Tetracyclines are active against the organisms and are the first choice treatment. The organisms, however, are not 100% eliminated from the body. Recovery is determined by the patient’s immunological resistance. Doxycycline is very useful in epidemics of louse-borne typhus and for scrub typhus. RMSF and endemic typhus should be treated for at least 1 week. In epidemic typhus an improvement may be expected within 24 to 72 hours. Chloramphenicol and ciprofloxacin are alternatives (erythromycin is not a good choice). Often the initial differential diagnosis includes bacterial meningitis caused by Haemophilus influenza or Neisseria meningitidis. Chloramphenicol is also active against these organisms. Penicillins, ampicillin and streptomycin are inactive against Rickettsiae. Sulphonamides are contra-indicated in view of the fact that the course of the infection may be exacerbated (sulphonamides promote (?) the growth of Rickettsiae). Traditionally it is assumed that scrub typhus is highly susceptible to tetracyclines (this is sometimes used as a diagnostic test). In Thailand in 1996, scrub typhus infections were observed which clearly exhibited reduced susceptibility to doxycycline (both clinically and in vitro). Why Orientia tsutsugamushi should develop tetracycline resistance is a puzzle. Humans are accidental hosts and there is therefore no antibiotic "pressure" on the organism. Rifampicin 900 mg daily x 1 week is used as treatment in these cases.

Steroids

Disease duration and severity are probably reduced by the early short-term administration of steroids (dexamethasone). They should only be given to very sick patients. This is not yet a general adopted treatment strategy.

General supportive therapy

Blood pressure support and, fluid therapy are important.
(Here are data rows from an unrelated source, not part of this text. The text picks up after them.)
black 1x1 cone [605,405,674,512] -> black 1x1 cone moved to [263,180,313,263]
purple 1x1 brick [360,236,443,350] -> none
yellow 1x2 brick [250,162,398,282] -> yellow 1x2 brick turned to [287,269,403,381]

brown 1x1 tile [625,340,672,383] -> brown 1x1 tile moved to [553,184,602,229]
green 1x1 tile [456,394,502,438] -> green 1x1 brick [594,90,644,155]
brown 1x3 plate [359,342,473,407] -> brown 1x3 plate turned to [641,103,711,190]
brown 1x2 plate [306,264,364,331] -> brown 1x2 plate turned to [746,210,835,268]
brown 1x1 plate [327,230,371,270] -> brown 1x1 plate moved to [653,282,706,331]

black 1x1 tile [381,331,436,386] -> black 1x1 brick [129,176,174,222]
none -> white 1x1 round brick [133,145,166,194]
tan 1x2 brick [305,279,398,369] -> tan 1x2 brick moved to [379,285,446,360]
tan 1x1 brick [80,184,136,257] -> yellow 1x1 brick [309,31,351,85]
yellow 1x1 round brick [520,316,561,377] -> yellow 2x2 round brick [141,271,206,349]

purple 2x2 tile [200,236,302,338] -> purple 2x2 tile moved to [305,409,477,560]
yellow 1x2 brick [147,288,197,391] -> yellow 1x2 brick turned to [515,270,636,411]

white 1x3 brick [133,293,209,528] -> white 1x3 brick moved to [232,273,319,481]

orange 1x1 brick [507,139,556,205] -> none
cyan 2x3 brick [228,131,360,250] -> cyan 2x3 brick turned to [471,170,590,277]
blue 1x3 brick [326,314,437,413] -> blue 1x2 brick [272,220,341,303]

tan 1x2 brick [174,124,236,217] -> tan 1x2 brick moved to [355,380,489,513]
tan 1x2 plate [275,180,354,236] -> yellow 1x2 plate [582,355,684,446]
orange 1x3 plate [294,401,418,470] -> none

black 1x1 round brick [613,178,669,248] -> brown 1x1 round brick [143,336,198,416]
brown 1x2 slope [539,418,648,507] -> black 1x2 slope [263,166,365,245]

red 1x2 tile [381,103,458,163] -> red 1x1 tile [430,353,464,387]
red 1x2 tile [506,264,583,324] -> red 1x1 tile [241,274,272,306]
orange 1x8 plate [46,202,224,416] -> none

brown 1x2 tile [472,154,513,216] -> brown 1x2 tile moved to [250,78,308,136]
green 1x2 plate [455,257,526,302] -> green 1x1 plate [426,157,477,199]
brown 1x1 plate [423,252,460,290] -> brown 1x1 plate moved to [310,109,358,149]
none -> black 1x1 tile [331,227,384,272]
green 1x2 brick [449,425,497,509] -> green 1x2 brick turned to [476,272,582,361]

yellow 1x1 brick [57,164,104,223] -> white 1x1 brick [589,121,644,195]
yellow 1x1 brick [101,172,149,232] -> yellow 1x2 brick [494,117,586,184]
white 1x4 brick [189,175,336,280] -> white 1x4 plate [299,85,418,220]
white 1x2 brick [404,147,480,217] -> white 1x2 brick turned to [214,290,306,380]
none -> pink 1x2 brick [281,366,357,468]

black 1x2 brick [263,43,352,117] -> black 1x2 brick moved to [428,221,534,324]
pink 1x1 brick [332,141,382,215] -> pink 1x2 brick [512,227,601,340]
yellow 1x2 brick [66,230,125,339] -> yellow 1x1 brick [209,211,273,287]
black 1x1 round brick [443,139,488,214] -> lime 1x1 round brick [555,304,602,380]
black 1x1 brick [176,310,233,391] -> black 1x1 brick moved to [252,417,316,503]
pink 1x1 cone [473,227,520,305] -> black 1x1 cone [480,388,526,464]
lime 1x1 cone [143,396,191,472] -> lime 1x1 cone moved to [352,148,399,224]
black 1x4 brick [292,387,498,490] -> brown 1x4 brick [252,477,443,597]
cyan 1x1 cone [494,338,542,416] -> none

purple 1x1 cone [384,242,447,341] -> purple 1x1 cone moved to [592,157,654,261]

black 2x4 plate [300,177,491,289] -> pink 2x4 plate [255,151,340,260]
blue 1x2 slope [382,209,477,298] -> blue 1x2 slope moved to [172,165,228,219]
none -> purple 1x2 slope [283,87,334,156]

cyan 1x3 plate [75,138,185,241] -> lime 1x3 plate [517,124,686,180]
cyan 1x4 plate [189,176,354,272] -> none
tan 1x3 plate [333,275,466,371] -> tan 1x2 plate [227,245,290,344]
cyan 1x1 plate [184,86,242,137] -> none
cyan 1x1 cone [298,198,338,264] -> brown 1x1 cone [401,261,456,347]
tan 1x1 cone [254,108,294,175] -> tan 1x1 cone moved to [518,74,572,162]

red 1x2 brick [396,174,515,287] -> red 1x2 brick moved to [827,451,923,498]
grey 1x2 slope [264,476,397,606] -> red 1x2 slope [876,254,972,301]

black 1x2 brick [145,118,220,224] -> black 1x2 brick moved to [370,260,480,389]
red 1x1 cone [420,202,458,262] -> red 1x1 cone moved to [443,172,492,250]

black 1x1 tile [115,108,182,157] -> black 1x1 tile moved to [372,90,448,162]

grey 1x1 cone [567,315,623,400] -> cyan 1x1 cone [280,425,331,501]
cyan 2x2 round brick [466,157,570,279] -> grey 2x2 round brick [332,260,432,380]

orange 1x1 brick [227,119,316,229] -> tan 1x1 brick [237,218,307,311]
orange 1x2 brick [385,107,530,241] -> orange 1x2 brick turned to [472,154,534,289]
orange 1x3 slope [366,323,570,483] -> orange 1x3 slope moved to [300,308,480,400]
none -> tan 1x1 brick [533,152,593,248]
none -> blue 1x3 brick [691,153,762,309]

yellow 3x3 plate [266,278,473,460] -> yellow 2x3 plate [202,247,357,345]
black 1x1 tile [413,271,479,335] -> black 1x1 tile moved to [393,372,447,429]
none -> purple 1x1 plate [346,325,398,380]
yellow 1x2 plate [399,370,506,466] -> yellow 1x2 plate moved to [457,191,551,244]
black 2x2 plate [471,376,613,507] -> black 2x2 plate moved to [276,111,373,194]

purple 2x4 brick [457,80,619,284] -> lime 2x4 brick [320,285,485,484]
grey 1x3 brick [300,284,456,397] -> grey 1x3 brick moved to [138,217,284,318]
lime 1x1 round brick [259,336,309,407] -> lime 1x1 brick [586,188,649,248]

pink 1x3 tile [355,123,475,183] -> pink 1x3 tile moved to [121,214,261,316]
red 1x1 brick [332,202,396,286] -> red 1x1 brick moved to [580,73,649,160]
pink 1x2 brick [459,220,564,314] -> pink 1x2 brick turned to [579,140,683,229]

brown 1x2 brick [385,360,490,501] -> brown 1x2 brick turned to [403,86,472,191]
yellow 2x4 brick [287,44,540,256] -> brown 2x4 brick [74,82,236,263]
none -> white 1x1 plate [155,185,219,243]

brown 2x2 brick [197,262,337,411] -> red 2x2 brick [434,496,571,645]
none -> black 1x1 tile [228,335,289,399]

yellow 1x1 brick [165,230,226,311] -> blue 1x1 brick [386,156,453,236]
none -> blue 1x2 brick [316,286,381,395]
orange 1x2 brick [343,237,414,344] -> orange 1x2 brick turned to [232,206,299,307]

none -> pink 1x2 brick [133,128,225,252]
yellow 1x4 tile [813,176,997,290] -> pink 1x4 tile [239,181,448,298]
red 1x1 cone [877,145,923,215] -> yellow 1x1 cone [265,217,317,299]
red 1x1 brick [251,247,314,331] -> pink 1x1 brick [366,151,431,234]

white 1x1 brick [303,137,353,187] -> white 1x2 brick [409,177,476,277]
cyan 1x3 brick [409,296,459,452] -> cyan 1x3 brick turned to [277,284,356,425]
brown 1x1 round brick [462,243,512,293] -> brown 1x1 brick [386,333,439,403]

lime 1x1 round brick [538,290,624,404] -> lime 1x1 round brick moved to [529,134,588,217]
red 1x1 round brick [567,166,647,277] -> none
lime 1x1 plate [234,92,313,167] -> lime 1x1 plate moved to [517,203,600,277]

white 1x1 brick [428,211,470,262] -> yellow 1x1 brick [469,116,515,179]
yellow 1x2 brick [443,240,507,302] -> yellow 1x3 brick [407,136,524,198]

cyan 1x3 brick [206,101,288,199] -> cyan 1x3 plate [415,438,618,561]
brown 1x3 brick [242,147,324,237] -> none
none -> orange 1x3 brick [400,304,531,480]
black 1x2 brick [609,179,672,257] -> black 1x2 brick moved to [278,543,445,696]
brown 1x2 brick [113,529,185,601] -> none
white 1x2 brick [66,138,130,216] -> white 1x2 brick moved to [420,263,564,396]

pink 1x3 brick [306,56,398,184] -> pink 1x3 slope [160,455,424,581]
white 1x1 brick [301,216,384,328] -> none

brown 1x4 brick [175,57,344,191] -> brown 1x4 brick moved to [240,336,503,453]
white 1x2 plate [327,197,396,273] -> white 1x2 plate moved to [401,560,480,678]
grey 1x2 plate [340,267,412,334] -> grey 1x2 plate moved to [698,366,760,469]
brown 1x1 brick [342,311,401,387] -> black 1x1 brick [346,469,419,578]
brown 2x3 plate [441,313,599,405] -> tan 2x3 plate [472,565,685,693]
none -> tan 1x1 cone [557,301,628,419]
One will try to ensure an urine production of 1500 ml daily. Complications should be prevented or eliminated where possible: abortion, renal failure, decubitus wounds and thrombophlebitis (cfr Virchows triade of endothelial injury, abnormal blood flow [stasis] and hypercoagulability). Mouth care can prevent purulent parotitis.

Vector control

All patients and their clothing should be free from insects, ticks and mites. Delousing is of major importance in epidemics. The patient should be washed (removal of louse faeces on the skin and in the hair). Clothes and sheets should be decontaminated.

Back to top

1.8 Prevention

***

Note: Weigl vaccine

The so-called Weigl vaccine was produced from 1920 to 1930. Lice were inoculated intrarectally with viable R. prowazekii. The lice fed on Dr Weigl and on the bodies of his colleagues so that the rickettsia were able to proliferate. Some of his colleagues died from typhus. Some 100 lice were necessary for one dose of vaccine. Subsequently it was decided to culture a louse strain ("Orlando") that sucked blood from rabbits. This strain is still the reference strain for study of these insects.